Open jpmeijers opened 4 years ago
This issue is missing some details about your environment:
docker info
/etc/docker/daemon.json
docker inspect [container]
(where [container]
is your "stack" container.As always, you may redact sensitive information.
This is an issue with Docker itself, and is unrelated to The Things Stack, so won't be able to fix this. We could however see how we can document it so that users are aware of the issue.
Here's a Gist with details on how to reproduce the problem using netcat: https://gist.github.com/htdvisser/d3a7aff5c05d417964ee33149f96e523
It looks like the only way to work around this issue is to set network_mode: host
for the "stack" service, but I think that would then break routing to the databases
This all assumes that our UDP packet filtering is a sealed solution, but I would argue that the current implementation is pretty rudimentary and there's enough room for improvement.
For example, a very simple next iteration is observing some PULL_DATA
messages, measure the interval between them and take that as heartbeat. Only when a new address is seen from the same gateway and the heartbeat of the old address is still active, we should filter the traffic from the new address. That can go quite fast, i.e. in 10-15 seconds.
@johanstokking please update the issue with what you think needs to happen.
I don't think something should happen here for the time being. Leaving this in Backlog until we gather more ideas, thumbs ups from other community members and progressive insight.
I don't understand why the existing config doesn't cause these to drop. I'l have to set up a test env.
For example we have a connection_expires setting, defaulting to 1 minute
That alone should be evicting stale gateways. What am I missing about the connection staying alive?
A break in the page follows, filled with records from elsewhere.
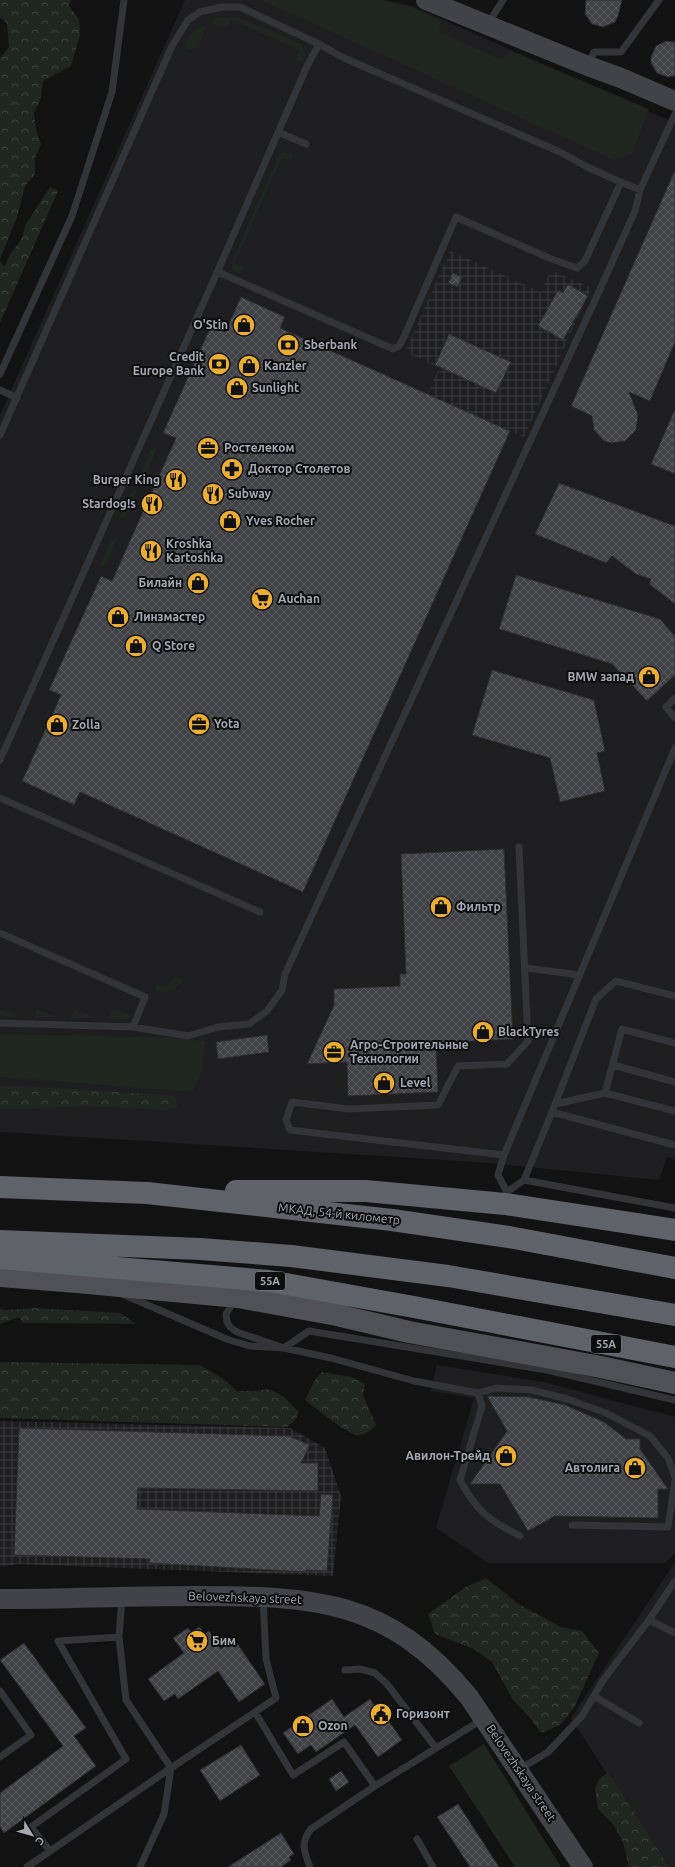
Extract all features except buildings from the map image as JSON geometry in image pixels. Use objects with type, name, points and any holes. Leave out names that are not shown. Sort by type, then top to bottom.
[{"type":"highway","name":"МКАД, 54-й километр","points":[[0,1187],[147,1193],[392,1220],[509,1238],[675,1268]]},
{"type":"highway","points":[[147,1193],[286,1190],[366,1191],[506,1198],[675,1230]]},
{"type":"highway","points":[[0,1241],[185,1248],[291,1256],[448,1276],[675,1316]]},
{"type":"highway","name":"55А","points":[[0,1258],[270,1281],[675,1357]]},
{"type":"main road","points":[[0,1276],[238,1297],[338,1315],[409,1332],[601,1367],[675,1384]]},
{"type":"street","points":[[426,0],[487,26],[622,78],[675,101]]},
{"type":"street","name":"Belovezhskaya street","points":[[0,1599],[122,1596],[263,1596],[298,1598],[323,1602],[347,1609],[388,1626],[404,1635],[430,1654],[454,1678],[484,1718],[582,1867]]},
{"type":"lane","points":[[0,374],[72,216],[112,92],[124,0]]},
{"type":"lane","points":[[487,26],[503,0]]},
{"type":"lane","points":[[588,66],[594,52],[621,52],[658,0]]},
{"type":"lane","points":[[0,436],[172,46],[188,20],[204,10],[222,7],[240,8],[319,44],[344,58],[499,125],[640,190]]},
{"type":"lane","points":[[0,760],[218,272],[307,66],[319,44]]},
{"type":"lane","points":[[0,1023],[133,1027],[188,1036],[218,1026],[249,1024],[267,1011],[282,990],[285,974],[635,211],[640,190],[675,114]]},
{"type":"lane","points":[[278,132],[306,144]]},
{"type":"lane","points":[[218,272],[393,348],[399,346],[403,339],[456,217],[555,261],[577,268],[585,261],[621,182]]},
{"type":"lane","points":[[0,390],[17,398]]},
{"type":"lane","points":[[675,698],[666,707],[675,718]]},
{"type":"lane","points":[[675,748],[504,1155],[498,1175],[506,1198],[524,1180],[596,999],[616,981],[675,996]]},
{"type":"lane","points":[[0,798],[260,912]]},
{"type":"lane","points":[[504,1155],[290,1130],[286,1120],[292,1102],[349,1109],[438,1105],[458,1066],[507,1064],[528,1041],[519,847]]},
{"type":"lane","points":[[0,933],[146,997],[133,1027]]},
{"type":"lane","points":[[524,968],[573,974],[579,977]]},
{"type":"lane","points":[[605,1093],[622,1029],[675,1043]]},
{"type":"lane","points":[[613,1065],[675,1082]]},
{"type":"lane","points":[[555,1104],[605,1093],[675,1112]]},
{"type":"lane","points":[[552,1112],[675,1145]]},
{"type":"lane","points":[[524,1180],[675,1208]]},
{"type":"lane","points":[[77,1282],[121,1294],[229,1340],[250,1346],[284,1348],[309,1331],[547,1370],[675,1400]]},
{"type":"lane","points":[[238,1297],[231,1304],[226,1314],[227,1322],[230,1327],[237,1332],[284,1348],[331,1358],[414,1381],[478,1393],[496,1388],[532,1390],[568,1399],[606,1413],[650,1436],[668,1458],[675,1477]]},
{"type":"lane","points":[[478,1393],[482,1406],[460,1480],[470,1500],[483,1515],[520,1536]]},
{"type":"lane","points":[[572,1525],[668,1527],[675,1481]]},
{"type":"lane","points":[[519,1770],[548,1752],[582,1716],[604,1679],[649,1620],[675,1581]]},
{"type":"lane","points":[[122,1596],[119,1637],[126,1700],[172,1768],[164,1814],[140,1867]]},
{"type":"lane","points":[[27,1867],[276,1698],[266,1659],[263,1596]]},
{"type":"lane","points":[[649,1620],[675,1632]]},
{"type":"lane","points":[[50,1851],[31,1827],[126,1759],[58,1641],[119,1637]]},
{"type":"lane","points":[[346,1670],[360,1669],[375,1673],[387,1684],[436,1748]]},
{"type":"lane","points":[[0,1691],[31,1735],[0,1757]]},
{"type":"lane","points":[[594,1696],[639,1723]]},
{"type":"lane","points":[[255,1712],[293,1775],[344,1742],[375,1786]]},
{"type":"lane","points":[[310,1867],[304,1853],[304,1837],[311,1828],[484,1718]]},
{"type":"lane","points":[[417,1839],[432,1867]]},
{"type":"shaded area","points":[[185,0],[385,0],[412,6],[675,123],[675,1159],[667,1157],[659,1180],[477,1162],[0,1132],[0,415]]},
{"type":"shaded area","points":[[450,251],[541,292],[551,270],[591,288],[524,437],[427,394],[439,368],[405,352]]},
{"type":"shaded area","points":[[437,1365],[544,1382],[675,1417],[675,1553],[665,1563],[488,1563],[436,1528],[474,1398],[431,1391]]},
{"type":"shaded area","points":[[0,1421],[290,1428],[325,1448],[341,1496],[333,1576],[18,1564],[0,1567]]},
{"type":"shaded area","points":[[675,1562],[675,1867],[667,1867],[571,1718]]},
{"type":"green space","points":[[0,0],[71,0],[69,6],[79,19],[80,35],[71,66],[43,81],[41,98],[34,113],[36,129],[41,144],[35,158],[35,174],[25,186],[17,217],[0,259],[0,58],[9,47],[7,23],[0,17]]},
{"type":"green space","points":[[261,0],[380,0],[411,7],[441,21],[439,32],[502,60],[511,51],[649,109],[632,154],[614,160]]},
{"type":"green space","points":[[217,18],[240,18],[301,44],[305,56],[302,62],[296,60],[300,50],[231,20],[226,28],[213,24],[212,20]]},
{"type":"green space","points":[[204,26],[206,28],[197,48],[188,50],[185,46],[190,36],[194,31]]},
{"type":"green space","points":[[282,152],[292,154],[292,161],[282,157],[235,263],[245,268],[241,273],[237,273],[232,269],[232,261],[279,155]]},
{"type":"green space","points":[[50,187],[58,191],[0,323],[0,260],[4,267],[11,253],[21,240],[26,224]]},
{"type":"green space","points":[[158,446],[147,472],[139,476],[150,450]]},
{"type":"green space","points":[[138,489],[127,515],[119,519],[130,493]]},
{"type":"green space","points":[[118,537],[107,563],[99,567],[110,541]]},
{"type":"green space","points":[[175,977],[183,980],[175,989],[169,992],[158,993],[155,989],[157,984],[162,987],[168,984]]},
{"type":"green space","points":[[112,1008],[131,1016],[128,1019],[108,1019]]},
{"type":"green space","points":[[0,1009],[19,1016],[0,1017]]},
{"type":"green space","points":[[37,1009],[56,1017],[34,1018]]},
{"type":"green space","points":[[75,1009],[95,1018],[70,1019]]},
{"type":"green space","points":[[0,1034],[161,1037],[205,1041],[203,1069],[192,1092],[0,1077]]},
{"type":"green space","points":[[0,1086],[46,1087],[175,1096],[178,1107],[168,1110],[85,1106],[0,1109]]},
{"type":"green space","points":[[0,1308],[4,1310],[35,1308],[120,1313],[136,1324],[23,1323],[19,1317],[0,1324]]},
{"type":"green space","points":[[0,1362],[200,1365],[225,1380],[237,1391],[269,1389],[284,1397],[299,1412],[295,1420],[287,1427],[0,1418]]},
{"type":"green space","points":[[322,1372],[351,1377],[365,1384],[363,1395],[376,1425],[372,1429],[363,1435],[357,1435],[345,1430],[305,1400],[315,1380]]},
{"type":"green space","points":[[486,1578],[520,1605],[561,1627],[582,1631],[599,1653],[574,1708],[560,1725],[541,1733],[528,1715],[513,1700],[492,1662],[474,1649],[435,1634],[428,1614],[466,1587]]},
{"type":"green space","points":[[484,1744],[561,1867],[515,1867],[449,1766]]},
{"type":"green space","points":[[608,1772],[669,1867],[629,1867],[623,1842],[613,1824],[598,1809],[595,1789],[599,1779]]},
{"type":"place","name":"O'Stin","points":[[244,325]]},
{"type":"place","name":"Sberbank","points":[[288,345]]},
{"type":"place","name":"Credit Europe Bank","points":[[219,364]]},
{"type":"place","name":"Kanzler","points":[[249,366]]},
{"type":"place","name":"Sunlight","points":[[237,388]]},
{"type":"place","name":"Ростелеком","points":[[208,448]]},
{"type":"place","name":"Доктор Столетов","points":[[232,469]]},
{"type":"place","name":"Burger King","points":[[176,480]]},
{"type":"place","name":"Subway","points":[[213,494]]},
{"type":"place","name":"Stardog!s","points":[[152,504]]},
{"type":"place","name":"Yves Rocher","points":[[230,521]]},
{"type":"place","name":"Kroshka Kartoshka","points":[[151,551]]},
{"type":"place","name":"Билайн","points":[[198,583]]},
{"type":"place","name":"Auchan","points":[[262,599]]},
{"type":"place","name":"Линзмастер","points":[[118,617]]},
{"type":"place","name":"Q Store","points":[[136,646]]},
{"type":"place","name":"BMW запад","points":[[649,677]]},
{"type":"place","name":"Yota","points":[[199,724]]},
{"type":"place","name":"Zolla","points":[[57,725]]},
{"type":"place","name":"Фильтр","points":[[441,907]]},
{"type":"place","name":"BlackTyres","points":[[483,1032]]},
{"type":"place","name":"Агро-Строительные Технологии","points":[[334,1052]]},
{"type":"place","name":"Level","points":[[384,1083]]},
{"type":"place","name":"Авилон-Трейд","points":[[506,1456]]},
{"type":"place","name":"Автолига","points":[[635,1468]]},
{"type":"place","name":"Бим","points":[[197,1641]]},
{"type":"place","name":"Горизонт","points":[[381,1714]]},
{"type":"place","name":"Ozon","points":[[303,1726]]}]
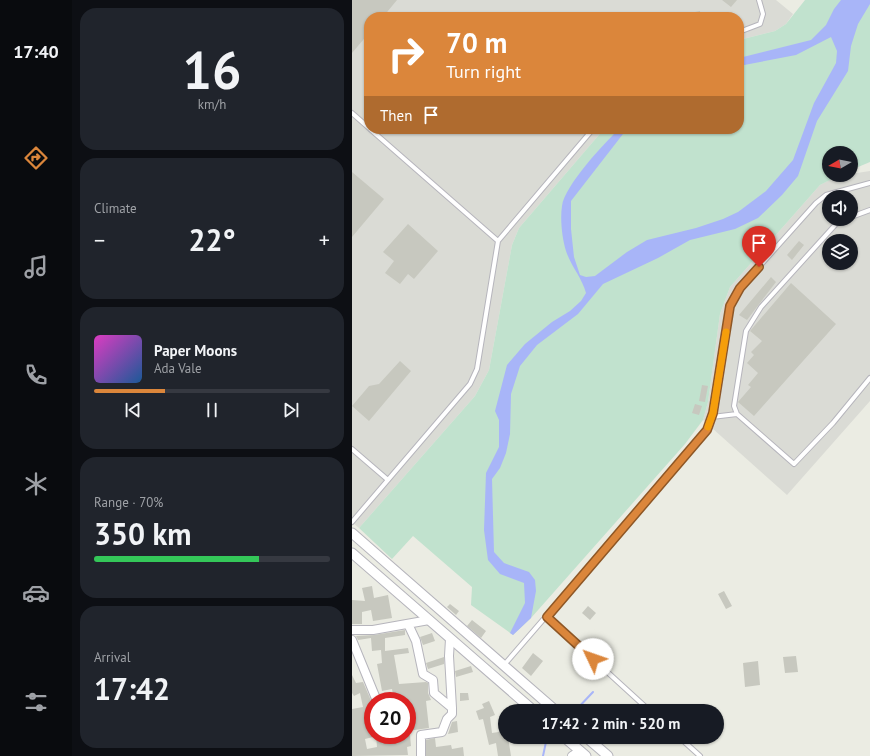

Even in the case that configured time period has been extended, the particular line of code blocking this situation should be adding on blockTime (def, 1m) to the lastSeen timestamp. How can the lastSeen timestamp be recent?
It is somehow interrelated with the Docker issue, but even then the observed behaviour so far doesn't match what we're seeing as that describes packets being sent to a "no longer existing" container until the conntrack entries expire. Default expiry on linux is 30s, but even 5m is shorter than we're seeing in the real world -- the ttn servers don't have any kernel options altered to make this super long @htdvisser ? e.g. net.netfilter.nf_conntrack_udp_timeout
and/or net.netfilter.nf_conntrack_udp_timeout_stream
If the packets are routing to the new container, so conntrack is fine, then the TTN udp firewall could drop them with that message except the new container wouldn't have the gateway connection state and so should see all these connections as new (and not error) - all the firewall state is in-memory so ephemeral to the container. So I can't explain @jpmeijers observation.
Ah, from @htdvisser on Slack, on #ops a while ago (4 months? Luckily I can still read it) "The default timeout is 1 minute, but that doesn't help if the gateway is actually connected. UDP gateways typically open 2 UDP streams. One for uplink and another for downlink. If Docker somehow shows the correct IP for the downlink stream, but the incorrect IP for the uplink stream, The Things Stack will not expire the IP mapping"
So in timeline terms:
Just clearing it from the connected GW list in the server isn't going to solve it because the internal IP continues to be presented and the conntrack keeps being refreshed -- it'd be recreated almost immediately with the 172.x address. App level filtering of internal IPv4 addresses won't help either as the packets will keep on coming from the GW because it never gets it's PULL_DATA ACKs, the conntrack/Docker weirdness is the issue.
I'm seeing where you all came from now. I've not seen this level of subtle brokenness described on the Docker bug though, and @htdvisser has a repro for it (nice!) so that'll be possible to get fixed there. edit: Found a bug for it, and the exact scenario description fits too edit2: This workaround looks viable. The code fix looks hard as it's a consequence of Netfilter being protocol agnostic, a patch on that doesn't sound likely to be accepted. Getting this conntrack behaviour done on container restart maybe more likely though.
@ama9910 @KrishnaIyer this is exactly what happened recently in your case.
We are also suffering from this, most likely ill just move to lora-basic-station
This is indeed an unfortunate case of the UDP protocol implementation coupled with docker. We do highly recommend switching to LoRa Basics Station.
As a short term hack, you can try to clear UDP cache via
$ sudo conntrack -D -p udp
We are also suffering from this, most likely ill just move to lora-basic-station
That's a great idea.
Summary
Run The Things Stack using Docker Compose. Connect a gateway that uses the UDP packet forwarder. Update and restart the stack using
docker-compose pull
and thendocker-compose up --force-recreate --build -d
.After the stack is restarted all gateway uplink traffic is dropped with the following error message:
To fix this, one can restart the gateway. This is however not possible in a production setup.
@htdvisser provided a couple of workarounds on Slack
Why do we need this ?
Document the process to follow to get UDP gateways connected directly after updating and restarting the stack. This is necessary in a production environment.
Can you do this yourself and submit a Pull Request?
Probably
Environment
TheThingsStack v3.6.0
docker-info.txt docker-inspect.txt
No
/etc/docker/daemon.json
on my system, as no custom configuration has been done.